My body shame started in puberty. I remember being on a beach in Egypt aged 14, looking down and for the first time, seeing my body through the eyes of a critic rather than as the person living in it. I saw that my stomach stuck out, my breasts were too big.
In academia, this lack of body-mind connection, seeing the body not as yours but from the outside, is one of the defining features of negative body image. "It is viewing our bodies as objects, as a collection of parts to be critiqued and scrutinised and monitored," says Nadia Craddock, of the Centre for Appearance Research, UWE Bristol, whose PhD is on what industry can do to foster positive body image. This leads to us seeing our bodies as a project to fix, to fit with society's strict and slim beauty norms.
So, until the past few years, going on a diet, for me, was a normal part of this. I did my first diet aged 13; boiled eggs, grapefruit and cardboard crispbread. Aged 22, March to July, all I consumed per day was one slice of ham, two pieces of toast and 10 Marlboro Lights. I spent three, joy-free years of my 30s eating zero carbs.
But in the past few years, the rise of the Body Positivity movement, especially on Instagram, has made us rethink. I smile at @bodyposipanda dancing in her underwear. I've cheered on Bryony Gordon running in her underwear. I love Stephanie Yeboah’s fashion shots. I have begun to see the beauty in women of every shape and size.
Body Positivity hasn't given me all the answers, though. While it started as a political movement for bodies that didn't fit the ideal, it has been co-opted as a marketing tool to sell products to women who aren't a size 10, so the message has increasingly become commercial. That explains the size six #fitspo Instagram influencers hashtagging their posts as #BP. And spending time and energy thinking about your body's appearance still puts the focus on what your body looks like.
The anti-diet dietitian Laura Thomas, author of Just Eat It, told me about a new way of looking at the body that might suit me, Body Neutrality. "It's what's called rational self-acceptance in body image literature," she says. "It's knowing that I don't have a perfect body or it doesn't align with societal ideals, but it's my body and it allows me to move through the world.

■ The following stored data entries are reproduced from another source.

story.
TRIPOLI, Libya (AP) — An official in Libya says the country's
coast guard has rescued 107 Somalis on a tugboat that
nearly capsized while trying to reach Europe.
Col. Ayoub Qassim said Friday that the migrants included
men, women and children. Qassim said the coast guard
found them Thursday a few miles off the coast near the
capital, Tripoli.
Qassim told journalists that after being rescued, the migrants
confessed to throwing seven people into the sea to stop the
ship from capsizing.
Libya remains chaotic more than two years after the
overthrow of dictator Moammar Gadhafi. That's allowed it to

It functions for me. It's being accepting of the fact that this is your body, your home."
On a practical level, the idea is simply to have fewer thoughts about your body's appearance – both criticisms and positive ones, to not let the way you look define how you feel.
Spending time and energy thinking about your body's appearance still puts the focus on what your body looks like.

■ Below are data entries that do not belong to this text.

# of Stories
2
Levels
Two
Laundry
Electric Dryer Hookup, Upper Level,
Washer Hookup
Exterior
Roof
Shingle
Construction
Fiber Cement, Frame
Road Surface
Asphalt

This is the thinking behind Jameela Jamil's brilliant I Weigh campaign on Instagram too – that appearance is a tiny drop in the wonderful mix of your qualities, accomplishments and reasons to feel worthy.

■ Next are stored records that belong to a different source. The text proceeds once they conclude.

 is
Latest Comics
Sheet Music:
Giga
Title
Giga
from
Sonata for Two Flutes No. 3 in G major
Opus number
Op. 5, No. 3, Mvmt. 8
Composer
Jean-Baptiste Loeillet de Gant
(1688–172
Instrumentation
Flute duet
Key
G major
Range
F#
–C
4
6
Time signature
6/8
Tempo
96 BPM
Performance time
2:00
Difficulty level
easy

If body neutrality sounds like a comfortable place to be, how do we get there? What I've found helps is focusing on what my body can do, on the fact I am able and healthy, on yoga and swimming and walking. "It doesn't have to be about being able to achieve impressive sporting accomplishments, like running a marathon," says Craddock. It can include things as everyday as housework, as creative as craft, as emotional as hugging.
Anuschka Rees, another body neutrality advocate and author of new book Beyond Beautiful, stopped wearing any tight or uncomfortable clothes, bras that dig in, high heels. "Every time you wear uncomfortable clothes, you're telling yourself your wellbeing is less important than what you look like to others," she says.
This year, I have promised myself, no more diets.
I am still not looking forward to trying on swimwear, but then we are all just our own work in progress, right?